- _Source extract_
========

Basically, the data shows that 5,000 rupee notes have had no direct and visible impact on the amount of cash in circulation in the economy.

Across the border, the Modi government tried a similar move to combat corruption, something with Mr. Zaidi also wants to combat in Pakistan. This is what Modi said to justify his move:

To break the grip of corruption and black money, we have decided that the five hundred rupee and thousand rupee currency notes presently in use will no longer be legal tender from midnight tonight, that is 8th November 2016. This means that these notes will not be acceptable for transactions from midnight onwards. The five hundred and thousand rupee notes hoarded by anti-national and anti-social elements will become just worthless pieces of paper. The rights and the interests of honest, hard-working people will be fully protected.

But it did not have the intended effect, and over 99 percent of the currency declared as illegal tender coming back into the banking system. In fact, the country’s chief economic adviser at the time, Arvind Subramanian, later called it a “massive, draconian, monetary shock.”

Prime Minister Khan, do not listen to Mr. Zaidi.

What Mr. Zaidi is pushing is going to have a terrible impact on Pakistan’s economy, particularly the informal part of it. Dr. M. Ali Kemal, who I have interviewed on the podcast, has written a research paper estimating the size of the informal economy, which is roughly 40 percent of the country’s GDP.

========

- _Aim of the exercise_
Carry on the commentary on withdrawing high-value rupee notes, picking up right after its last sentence. The records come from a different source than the commentary on rupee notes.

========

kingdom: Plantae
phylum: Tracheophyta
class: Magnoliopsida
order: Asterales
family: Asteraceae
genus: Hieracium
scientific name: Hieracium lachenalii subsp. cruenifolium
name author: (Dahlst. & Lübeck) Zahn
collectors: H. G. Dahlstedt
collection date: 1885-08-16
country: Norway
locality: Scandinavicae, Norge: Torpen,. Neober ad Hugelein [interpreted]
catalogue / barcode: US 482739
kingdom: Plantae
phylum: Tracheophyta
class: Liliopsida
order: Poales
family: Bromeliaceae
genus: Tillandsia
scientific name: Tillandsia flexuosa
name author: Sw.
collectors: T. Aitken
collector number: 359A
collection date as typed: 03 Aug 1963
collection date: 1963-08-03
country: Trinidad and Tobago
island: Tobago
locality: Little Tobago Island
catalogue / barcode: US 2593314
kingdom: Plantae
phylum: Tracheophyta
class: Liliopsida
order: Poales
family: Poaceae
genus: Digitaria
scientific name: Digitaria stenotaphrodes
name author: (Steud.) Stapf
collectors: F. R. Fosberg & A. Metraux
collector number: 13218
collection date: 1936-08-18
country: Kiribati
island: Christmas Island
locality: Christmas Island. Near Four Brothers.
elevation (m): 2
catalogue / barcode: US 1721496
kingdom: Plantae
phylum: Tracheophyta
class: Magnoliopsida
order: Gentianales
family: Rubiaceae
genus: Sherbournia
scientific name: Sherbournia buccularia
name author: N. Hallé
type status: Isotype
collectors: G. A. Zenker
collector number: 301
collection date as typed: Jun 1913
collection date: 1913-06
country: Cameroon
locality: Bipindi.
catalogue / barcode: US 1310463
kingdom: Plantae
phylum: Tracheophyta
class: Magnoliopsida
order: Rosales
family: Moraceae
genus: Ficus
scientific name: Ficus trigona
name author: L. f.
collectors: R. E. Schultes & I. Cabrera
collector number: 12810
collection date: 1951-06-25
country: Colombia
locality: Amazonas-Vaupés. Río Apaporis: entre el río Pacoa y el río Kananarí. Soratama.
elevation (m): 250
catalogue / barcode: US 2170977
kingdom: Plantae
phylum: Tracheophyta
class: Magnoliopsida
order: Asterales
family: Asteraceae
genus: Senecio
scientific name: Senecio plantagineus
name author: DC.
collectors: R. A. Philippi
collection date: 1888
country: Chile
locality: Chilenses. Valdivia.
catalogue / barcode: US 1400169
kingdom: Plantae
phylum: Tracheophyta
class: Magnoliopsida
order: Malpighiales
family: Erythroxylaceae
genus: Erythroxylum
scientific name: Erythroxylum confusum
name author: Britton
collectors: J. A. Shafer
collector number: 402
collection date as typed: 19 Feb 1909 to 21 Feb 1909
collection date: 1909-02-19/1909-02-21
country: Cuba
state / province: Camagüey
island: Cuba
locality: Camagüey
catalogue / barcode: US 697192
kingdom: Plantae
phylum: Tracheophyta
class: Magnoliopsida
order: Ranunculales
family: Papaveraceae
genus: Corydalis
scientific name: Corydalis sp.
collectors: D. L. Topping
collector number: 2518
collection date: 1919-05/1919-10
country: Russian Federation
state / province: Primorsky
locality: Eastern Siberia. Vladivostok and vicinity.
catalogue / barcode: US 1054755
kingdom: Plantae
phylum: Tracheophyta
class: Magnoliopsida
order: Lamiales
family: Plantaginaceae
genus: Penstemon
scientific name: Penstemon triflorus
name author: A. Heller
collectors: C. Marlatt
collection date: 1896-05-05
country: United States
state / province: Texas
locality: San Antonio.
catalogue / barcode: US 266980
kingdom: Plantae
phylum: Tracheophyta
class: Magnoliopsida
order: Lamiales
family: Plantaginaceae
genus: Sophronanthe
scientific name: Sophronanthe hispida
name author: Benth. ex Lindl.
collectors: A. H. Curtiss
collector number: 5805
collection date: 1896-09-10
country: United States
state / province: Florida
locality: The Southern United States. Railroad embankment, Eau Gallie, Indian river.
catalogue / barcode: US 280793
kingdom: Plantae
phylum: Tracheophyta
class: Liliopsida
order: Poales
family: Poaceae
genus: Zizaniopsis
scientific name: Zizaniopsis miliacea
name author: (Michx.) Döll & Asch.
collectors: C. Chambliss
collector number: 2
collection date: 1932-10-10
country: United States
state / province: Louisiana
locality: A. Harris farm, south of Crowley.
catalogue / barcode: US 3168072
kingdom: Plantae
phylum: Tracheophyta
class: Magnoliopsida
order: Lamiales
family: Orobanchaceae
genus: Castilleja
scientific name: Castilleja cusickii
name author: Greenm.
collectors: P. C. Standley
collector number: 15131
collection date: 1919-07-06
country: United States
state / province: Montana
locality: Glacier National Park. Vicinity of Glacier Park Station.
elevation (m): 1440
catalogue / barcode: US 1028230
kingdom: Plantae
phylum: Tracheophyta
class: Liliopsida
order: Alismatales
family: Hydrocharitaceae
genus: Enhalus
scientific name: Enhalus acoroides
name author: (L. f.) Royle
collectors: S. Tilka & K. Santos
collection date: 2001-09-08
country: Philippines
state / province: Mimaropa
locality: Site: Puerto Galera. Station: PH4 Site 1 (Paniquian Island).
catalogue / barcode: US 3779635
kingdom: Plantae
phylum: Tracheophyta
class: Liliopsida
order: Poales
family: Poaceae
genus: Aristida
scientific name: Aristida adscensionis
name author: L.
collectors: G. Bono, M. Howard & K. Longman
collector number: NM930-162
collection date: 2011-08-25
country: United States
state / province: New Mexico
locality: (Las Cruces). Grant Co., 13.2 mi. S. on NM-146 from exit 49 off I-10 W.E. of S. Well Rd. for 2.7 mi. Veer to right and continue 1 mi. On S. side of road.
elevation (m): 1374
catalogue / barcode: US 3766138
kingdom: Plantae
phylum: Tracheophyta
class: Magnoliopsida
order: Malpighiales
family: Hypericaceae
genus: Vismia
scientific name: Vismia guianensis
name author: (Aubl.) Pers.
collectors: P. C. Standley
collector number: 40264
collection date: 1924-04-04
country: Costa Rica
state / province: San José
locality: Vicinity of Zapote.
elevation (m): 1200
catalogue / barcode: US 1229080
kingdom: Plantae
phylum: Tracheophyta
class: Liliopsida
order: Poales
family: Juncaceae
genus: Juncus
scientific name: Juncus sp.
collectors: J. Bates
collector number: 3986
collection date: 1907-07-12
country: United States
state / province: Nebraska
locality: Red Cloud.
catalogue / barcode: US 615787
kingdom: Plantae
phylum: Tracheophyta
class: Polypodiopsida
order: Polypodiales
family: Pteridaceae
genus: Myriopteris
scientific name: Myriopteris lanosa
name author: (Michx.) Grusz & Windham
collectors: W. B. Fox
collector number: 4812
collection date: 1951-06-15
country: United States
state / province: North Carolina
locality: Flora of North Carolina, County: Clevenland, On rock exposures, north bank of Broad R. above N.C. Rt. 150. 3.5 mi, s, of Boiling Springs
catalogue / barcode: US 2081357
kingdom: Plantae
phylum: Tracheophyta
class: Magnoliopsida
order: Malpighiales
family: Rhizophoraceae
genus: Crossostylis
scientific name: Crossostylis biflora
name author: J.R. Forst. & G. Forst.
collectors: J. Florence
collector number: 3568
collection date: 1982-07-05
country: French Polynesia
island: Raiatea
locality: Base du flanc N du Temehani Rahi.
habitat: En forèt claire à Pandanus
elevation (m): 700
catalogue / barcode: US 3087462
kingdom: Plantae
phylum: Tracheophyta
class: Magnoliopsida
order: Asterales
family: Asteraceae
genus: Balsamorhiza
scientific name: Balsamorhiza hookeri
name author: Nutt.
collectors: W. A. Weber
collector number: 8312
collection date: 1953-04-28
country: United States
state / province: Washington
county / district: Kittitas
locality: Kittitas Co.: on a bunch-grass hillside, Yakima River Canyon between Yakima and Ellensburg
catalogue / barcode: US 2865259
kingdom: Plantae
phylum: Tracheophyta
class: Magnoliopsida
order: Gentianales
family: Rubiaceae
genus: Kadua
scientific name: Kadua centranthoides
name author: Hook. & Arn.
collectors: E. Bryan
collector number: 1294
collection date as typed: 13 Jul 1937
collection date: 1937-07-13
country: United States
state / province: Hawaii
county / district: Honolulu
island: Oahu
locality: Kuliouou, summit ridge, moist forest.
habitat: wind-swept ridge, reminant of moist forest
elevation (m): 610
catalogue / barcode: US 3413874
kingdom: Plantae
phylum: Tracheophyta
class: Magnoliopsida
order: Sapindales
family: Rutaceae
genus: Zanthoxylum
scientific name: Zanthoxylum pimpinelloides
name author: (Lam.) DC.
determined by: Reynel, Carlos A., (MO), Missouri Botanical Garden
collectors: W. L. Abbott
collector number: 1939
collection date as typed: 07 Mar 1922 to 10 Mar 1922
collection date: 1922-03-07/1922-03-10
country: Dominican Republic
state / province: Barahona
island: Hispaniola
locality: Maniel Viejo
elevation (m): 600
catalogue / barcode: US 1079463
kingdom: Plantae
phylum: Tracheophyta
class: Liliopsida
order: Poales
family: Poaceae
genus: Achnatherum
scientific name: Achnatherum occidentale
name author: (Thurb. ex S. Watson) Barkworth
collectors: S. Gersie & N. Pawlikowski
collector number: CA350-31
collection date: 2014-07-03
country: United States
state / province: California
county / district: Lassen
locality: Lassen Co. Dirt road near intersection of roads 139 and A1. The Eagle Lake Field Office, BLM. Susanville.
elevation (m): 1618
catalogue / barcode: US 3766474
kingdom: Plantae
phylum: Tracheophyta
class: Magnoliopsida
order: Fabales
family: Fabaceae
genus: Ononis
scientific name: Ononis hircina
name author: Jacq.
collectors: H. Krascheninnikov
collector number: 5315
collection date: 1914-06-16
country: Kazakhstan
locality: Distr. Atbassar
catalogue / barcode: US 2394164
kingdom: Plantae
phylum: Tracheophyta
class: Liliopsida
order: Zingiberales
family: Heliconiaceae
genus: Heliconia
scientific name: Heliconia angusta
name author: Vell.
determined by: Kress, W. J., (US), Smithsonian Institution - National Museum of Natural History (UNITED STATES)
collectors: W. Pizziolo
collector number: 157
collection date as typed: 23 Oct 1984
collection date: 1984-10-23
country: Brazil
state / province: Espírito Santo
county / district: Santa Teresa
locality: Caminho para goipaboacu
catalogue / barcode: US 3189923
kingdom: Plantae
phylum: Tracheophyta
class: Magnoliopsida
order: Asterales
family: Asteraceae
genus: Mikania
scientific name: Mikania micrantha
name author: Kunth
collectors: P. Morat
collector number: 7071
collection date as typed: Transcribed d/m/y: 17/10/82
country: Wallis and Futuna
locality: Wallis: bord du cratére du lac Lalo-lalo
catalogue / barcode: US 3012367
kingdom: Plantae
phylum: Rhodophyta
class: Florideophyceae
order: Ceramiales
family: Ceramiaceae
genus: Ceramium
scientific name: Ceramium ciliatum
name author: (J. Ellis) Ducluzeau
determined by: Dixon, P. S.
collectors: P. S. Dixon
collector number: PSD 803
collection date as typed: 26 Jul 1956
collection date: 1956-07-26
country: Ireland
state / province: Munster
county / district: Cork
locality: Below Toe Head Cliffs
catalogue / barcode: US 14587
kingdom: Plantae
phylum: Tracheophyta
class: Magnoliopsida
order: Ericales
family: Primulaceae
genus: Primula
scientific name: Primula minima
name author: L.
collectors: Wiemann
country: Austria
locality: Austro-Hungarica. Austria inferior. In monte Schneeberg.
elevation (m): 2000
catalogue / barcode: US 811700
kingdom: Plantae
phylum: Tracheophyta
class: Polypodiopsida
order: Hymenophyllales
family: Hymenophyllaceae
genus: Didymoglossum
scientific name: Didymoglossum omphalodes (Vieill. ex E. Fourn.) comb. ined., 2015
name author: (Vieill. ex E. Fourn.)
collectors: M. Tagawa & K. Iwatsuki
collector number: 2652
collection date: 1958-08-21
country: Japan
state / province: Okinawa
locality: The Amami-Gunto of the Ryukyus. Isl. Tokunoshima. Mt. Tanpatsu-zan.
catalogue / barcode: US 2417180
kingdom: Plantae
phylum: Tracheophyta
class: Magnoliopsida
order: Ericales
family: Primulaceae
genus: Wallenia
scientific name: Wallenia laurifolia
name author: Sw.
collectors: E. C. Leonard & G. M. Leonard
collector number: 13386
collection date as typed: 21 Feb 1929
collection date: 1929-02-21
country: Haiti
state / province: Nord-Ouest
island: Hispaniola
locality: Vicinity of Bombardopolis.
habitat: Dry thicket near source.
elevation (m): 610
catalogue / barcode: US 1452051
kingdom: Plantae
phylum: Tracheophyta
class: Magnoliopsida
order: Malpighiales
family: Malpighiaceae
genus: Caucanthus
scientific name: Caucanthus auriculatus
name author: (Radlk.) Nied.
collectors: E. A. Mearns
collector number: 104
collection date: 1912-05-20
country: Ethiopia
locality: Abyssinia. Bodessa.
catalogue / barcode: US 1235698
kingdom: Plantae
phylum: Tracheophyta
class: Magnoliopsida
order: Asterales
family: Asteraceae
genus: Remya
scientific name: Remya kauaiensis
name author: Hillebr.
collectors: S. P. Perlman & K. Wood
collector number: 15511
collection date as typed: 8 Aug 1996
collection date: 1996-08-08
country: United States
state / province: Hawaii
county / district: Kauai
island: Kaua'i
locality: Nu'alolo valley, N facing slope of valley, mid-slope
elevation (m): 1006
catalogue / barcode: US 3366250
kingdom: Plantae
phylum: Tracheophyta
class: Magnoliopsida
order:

========

- _Exercise answer_
This informal economy, argues Dr. Kemal, exists not because of just corruption and criminal activity. It exists because of a high burden of taxes, high level of regulation, poor public services, and a lack of trust in institutions.

In short, people run away from documentation because they do not have any incentives to be a part of the formal economy. Rather than providing incentives and improving service delivery to reinforce the social contract and incentivize formalization, folks like Mr. Zaidi want to use more sticks on the country’s citizens.

This will not work. In fact, if such a move were to occur, we will quickly see economic activity come to a grinding halt, potentially ushering in yet another recession that leads to loss of jobs and incomes for millions of citizens.